** BEGIN DOCUMENT SECTION **

Instacart Market Basket Recommender System

This project aims to build and compare several recommendation algorithms to predict which products a user will reorder in their next shopping cart. The project uses the publicly available Instacart 2017 dataset from a Kaggle competition.

Project Goal

The primary objective is to develop a model that, given a user's purchase history, can accurately rank the products they are most likely to reorder. This project explores a progression of models, starting with a strong Factorization Machine baseline and moving towards more complex deep learning architectures.

Dataset

This project uses the "Instacart Market Basket Analysis" dataset, which contains over 3 million anonymized grocery orders from more than 200,000 users. The data is relational and split across six CSV files detailing users, products, orders, and their relationships.

Methodology

The recommendation task is framed as a supervised, pointwise Learning-to-Rank (LTR) problem.

Data Preprocessing:
- The raw CSV files (orders.csv, products.csv, order_products__prior.csv, etc.) were merged to create a unified DataFrame of all historical user-product interactions.
- Positive samples were identified as products a user reordered in their final train order.
- Negative samples were created from products a user had purchased in the past but did not reorder in their final train order.

** END DOCUMENT SECTION **

--- EXERCISE TASK ---
Quote the whole Instacart recommender project text word for word. The items below aren't needed for anything here.

** BEGIN DATA LISTING **

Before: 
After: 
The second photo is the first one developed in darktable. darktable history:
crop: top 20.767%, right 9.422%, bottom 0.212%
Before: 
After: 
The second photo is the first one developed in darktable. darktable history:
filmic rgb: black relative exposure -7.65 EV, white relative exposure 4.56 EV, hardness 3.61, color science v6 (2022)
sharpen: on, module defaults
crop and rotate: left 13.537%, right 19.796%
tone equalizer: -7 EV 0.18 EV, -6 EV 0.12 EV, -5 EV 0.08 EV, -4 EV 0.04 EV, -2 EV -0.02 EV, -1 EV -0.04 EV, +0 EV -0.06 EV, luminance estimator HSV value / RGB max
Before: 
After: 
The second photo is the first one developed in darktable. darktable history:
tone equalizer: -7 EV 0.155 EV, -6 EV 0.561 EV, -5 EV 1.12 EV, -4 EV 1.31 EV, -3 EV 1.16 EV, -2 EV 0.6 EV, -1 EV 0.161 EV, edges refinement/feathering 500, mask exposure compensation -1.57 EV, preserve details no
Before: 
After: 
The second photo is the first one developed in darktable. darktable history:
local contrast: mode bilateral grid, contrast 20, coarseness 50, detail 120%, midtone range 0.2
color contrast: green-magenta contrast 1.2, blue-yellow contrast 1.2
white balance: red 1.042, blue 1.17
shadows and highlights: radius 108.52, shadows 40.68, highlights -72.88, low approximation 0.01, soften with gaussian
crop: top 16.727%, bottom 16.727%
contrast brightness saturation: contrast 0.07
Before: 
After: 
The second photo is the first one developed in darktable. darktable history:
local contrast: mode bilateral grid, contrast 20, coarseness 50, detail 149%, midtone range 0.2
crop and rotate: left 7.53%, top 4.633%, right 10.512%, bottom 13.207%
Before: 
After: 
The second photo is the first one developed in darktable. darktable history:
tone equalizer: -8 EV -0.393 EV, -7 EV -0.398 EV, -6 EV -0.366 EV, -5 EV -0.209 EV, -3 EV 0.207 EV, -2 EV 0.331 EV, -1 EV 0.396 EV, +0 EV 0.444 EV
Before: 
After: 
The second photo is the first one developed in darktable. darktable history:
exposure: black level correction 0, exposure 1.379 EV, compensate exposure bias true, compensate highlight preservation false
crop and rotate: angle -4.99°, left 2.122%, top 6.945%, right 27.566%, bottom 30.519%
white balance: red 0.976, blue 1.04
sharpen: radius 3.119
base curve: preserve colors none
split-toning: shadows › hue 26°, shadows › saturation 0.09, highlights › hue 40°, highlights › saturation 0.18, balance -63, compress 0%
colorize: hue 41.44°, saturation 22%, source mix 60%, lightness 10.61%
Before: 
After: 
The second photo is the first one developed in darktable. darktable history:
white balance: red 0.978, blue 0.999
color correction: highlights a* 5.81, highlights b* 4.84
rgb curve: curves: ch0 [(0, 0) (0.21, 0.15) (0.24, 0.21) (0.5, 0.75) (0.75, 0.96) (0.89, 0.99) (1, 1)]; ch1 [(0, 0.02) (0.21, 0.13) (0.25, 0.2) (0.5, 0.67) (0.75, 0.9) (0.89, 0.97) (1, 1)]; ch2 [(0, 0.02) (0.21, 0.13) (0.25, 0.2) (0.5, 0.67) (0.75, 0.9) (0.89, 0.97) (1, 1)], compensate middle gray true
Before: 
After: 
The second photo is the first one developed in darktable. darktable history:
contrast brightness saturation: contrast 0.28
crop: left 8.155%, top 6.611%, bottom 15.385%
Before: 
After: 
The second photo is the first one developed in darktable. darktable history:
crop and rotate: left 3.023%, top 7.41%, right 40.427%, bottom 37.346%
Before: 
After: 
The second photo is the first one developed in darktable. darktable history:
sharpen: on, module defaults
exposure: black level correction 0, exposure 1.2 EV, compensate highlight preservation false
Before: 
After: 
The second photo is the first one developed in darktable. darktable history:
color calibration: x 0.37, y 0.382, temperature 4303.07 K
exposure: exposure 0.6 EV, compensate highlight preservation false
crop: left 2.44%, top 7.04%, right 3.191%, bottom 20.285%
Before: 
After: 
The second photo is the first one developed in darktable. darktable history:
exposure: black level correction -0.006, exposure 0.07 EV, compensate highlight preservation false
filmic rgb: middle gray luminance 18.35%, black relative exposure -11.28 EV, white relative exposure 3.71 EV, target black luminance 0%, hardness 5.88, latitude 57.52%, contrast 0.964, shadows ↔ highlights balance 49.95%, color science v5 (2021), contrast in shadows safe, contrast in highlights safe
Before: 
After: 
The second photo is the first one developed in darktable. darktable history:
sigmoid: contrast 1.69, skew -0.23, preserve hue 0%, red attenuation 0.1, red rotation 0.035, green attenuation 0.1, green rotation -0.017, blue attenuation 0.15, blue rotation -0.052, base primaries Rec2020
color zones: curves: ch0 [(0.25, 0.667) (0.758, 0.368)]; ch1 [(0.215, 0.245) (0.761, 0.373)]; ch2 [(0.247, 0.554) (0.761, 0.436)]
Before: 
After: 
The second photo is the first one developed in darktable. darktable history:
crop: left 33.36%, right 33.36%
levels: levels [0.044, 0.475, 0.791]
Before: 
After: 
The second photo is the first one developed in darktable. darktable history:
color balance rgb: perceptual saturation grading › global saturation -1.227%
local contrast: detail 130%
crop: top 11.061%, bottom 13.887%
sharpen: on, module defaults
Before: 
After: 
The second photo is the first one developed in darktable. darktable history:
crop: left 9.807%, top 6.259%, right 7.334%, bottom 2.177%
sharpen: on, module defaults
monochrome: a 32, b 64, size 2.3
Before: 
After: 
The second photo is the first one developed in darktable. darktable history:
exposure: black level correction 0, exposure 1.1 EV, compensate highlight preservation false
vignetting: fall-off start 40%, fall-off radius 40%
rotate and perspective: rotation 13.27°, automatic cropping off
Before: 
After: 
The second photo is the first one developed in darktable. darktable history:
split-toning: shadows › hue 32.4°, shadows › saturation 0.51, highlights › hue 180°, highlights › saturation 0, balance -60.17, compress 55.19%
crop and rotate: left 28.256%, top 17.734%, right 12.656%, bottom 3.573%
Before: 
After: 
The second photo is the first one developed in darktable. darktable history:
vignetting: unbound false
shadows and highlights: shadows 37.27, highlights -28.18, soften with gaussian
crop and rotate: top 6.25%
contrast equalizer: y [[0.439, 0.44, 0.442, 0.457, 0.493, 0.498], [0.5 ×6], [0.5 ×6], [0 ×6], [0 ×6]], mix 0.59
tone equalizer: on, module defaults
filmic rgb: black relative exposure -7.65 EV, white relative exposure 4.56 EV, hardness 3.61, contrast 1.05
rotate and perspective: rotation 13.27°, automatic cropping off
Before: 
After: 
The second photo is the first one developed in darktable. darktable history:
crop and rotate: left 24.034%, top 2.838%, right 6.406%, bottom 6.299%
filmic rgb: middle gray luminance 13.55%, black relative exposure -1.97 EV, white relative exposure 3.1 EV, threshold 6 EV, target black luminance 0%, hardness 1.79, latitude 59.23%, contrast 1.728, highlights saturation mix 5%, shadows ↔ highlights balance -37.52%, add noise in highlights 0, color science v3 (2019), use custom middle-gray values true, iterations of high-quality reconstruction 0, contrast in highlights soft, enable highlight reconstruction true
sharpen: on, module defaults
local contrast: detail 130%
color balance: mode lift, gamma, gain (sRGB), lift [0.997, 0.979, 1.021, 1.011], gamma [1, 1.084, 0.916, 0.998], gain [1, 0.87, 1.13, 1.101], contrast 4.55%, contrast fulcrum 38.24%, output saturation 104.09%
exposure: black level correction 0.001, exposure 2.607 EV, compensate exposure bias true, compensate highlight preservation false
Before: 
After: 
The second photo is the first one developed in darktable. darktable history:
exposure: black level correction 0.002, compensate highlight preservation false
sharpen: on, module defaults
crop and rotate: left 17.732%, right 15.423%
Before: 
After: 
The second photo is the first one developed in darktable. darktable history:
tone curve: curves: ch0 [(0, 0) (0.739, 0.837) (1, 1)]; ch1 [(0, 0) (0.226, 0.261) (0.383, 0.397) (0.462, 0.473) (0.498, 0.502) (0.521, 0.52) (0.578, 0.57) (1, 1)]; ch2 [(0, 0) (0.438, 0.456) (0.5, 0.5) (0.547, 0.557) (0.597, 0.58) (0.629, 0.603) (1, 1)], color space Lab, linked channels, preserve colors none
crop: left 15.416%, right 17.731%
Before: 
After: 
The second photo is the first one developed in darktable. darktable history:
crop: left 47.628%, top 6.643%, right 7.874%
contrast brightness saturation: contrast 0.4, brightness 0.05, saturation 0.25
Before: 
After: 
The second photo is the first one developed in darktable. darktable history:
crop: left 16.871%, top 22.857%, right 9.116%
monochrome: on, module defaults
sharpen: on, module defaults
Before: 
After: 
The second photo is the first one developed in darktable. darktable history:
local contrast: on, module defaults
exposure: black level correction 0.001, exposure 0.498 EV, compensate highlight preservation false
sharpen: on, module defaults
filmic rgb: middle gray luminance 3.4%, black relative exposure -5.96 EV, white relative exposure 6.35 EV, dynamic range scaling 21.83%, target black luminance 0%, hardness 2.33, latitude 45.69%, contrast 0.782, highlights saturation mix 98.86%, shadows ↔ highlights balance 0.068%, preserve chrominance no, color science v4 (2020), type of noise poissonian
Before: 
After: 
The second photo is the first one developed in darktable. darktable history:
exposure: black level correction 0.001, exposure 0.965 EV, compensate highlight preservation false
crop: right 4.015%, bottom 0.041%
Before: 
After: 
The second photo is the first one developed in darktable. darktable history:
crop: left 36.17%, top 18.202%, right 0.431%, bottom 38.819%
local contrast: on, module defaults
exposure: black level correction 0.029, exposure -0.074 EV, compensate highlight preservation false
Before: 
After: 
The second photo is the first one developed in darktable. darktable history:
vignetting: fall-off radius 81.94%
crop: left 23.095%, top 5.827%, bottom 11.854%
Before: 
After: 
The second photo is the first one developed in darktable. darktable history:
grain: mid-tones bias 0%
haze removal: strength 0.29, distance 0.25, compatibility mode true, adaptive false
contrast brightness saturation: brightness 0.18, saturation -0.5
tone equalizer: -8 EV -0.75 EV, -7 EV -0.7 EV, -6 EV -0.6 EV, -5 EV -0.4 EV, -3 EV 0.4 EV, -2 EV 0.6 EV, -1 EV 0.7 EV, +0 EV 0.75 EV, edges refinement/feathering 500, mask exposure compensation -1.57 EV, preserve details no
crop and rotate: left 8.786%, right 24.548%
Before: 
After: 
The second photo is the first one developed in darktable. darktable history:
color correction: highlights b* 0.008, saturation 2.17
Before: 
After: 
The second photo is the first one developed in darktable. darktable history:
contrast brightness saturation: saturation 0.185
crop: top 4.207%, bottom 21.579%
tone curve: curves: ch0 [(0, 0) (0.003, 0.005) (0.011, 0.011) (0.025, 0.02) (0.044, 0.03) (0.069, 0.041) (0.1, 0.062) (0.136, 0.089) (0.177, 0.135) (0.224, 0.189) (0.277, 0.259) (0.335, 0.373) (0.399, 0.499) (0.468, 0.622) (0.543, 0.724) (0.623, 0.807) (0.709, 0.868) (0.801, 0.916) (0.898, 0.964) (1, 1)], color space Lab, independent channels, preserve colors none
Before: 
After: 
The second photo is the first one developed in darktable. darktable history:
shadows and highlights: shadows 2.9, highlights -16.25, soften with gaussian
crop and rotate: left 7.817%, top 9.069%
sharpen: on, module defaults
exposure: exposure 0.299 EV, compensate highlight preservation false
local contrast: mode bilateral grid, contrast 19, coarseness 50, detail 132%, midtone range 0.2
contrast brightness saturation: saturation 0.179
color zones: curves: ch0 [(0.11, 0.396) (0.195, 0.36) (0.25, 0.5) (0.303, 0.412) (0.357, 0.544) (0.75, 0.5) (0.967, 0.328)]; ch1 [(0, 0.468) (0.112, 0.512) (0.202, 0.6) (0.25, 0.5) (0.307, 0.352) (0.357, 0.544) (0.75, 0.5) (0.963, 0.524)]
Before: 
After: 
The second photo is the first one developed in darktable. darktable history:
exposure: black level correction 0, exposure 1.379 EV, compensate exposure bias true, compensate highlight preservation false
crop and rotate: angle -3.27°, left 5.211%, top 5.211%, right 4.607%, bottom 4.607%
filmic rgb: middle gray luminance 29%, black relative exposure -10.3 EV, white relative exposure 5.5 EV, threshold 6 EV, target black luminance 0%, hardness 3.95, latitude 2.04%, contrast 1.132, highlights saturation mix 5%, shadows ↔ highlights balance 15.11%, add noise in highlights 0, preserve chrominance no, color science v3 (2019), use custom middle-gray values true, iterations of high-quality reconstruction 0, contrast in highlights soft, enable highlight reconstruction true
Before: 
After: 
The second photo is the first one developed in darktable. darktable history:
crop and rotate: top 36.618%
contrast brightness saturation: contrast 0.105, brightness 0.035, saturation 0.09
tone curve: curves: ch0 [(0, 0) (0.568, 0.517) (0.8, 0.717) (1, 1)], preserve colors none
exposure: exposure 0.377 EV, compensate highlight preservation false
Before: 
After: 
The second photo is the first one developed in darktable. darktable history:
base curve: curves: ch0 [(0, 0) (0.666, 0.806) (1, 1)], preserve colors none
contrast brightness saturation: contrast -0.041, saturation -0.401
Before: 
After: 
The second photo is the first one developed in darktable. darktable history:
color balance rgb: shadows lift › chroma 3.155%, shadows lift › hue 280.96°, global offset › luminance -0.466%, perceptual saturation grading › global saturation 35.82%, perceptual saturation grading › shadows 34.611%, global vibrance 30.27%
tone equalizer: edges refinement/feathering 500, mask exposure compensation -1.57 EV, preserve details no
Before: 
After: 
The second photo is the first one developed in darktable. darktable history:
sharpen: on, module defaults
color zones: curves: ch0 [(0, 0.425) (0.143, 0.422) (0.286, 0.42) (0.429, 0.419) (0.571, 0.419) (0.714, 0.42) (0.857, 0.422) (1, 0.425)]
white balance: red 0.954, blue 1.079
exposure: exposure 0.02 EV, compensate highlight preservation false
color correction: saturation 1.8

** END DATA LISTING **

--- TASK ANSWER ---
Instacart Market Basket Recommender System

This project aims to build and compare several recommendation algorithms to predict which products a user will reorder in their next shopping cart. The project uses the publicly available Instacart 2017 dataset from a Kaggle competition.

Project Goal

The primary objective is to develop a model that, given a user's purchase history, can accurately rank the products they are most likely to reorder. This project explores a progression of models, starting with a strong Factorization Machine baseline and moving towards more complex deep learning architectures.

Dataset

This project uses the "Instacart Market Basket Analysis" dataset, which contains over 3 million anonymized grocery orders from more than 200,000 users. The data is relational and split across six CSV files detailing users, products, orders, and their relationships.

Methodology

The recommendation task is framed as a supervised, pointwise Learning-to-Rank (LTR) problem.

Data Preprocessing:
- The raw CSV files (orders.csv, products.csv, order_products__prior.csv, etc.) were merged to create a unified DataFrame of all historical user-product interactions.
- Positive samples were identified as products a user reordered in their final train order.
- Negative samples were created from products a user had purchased in the past but did not reorder in their final train order.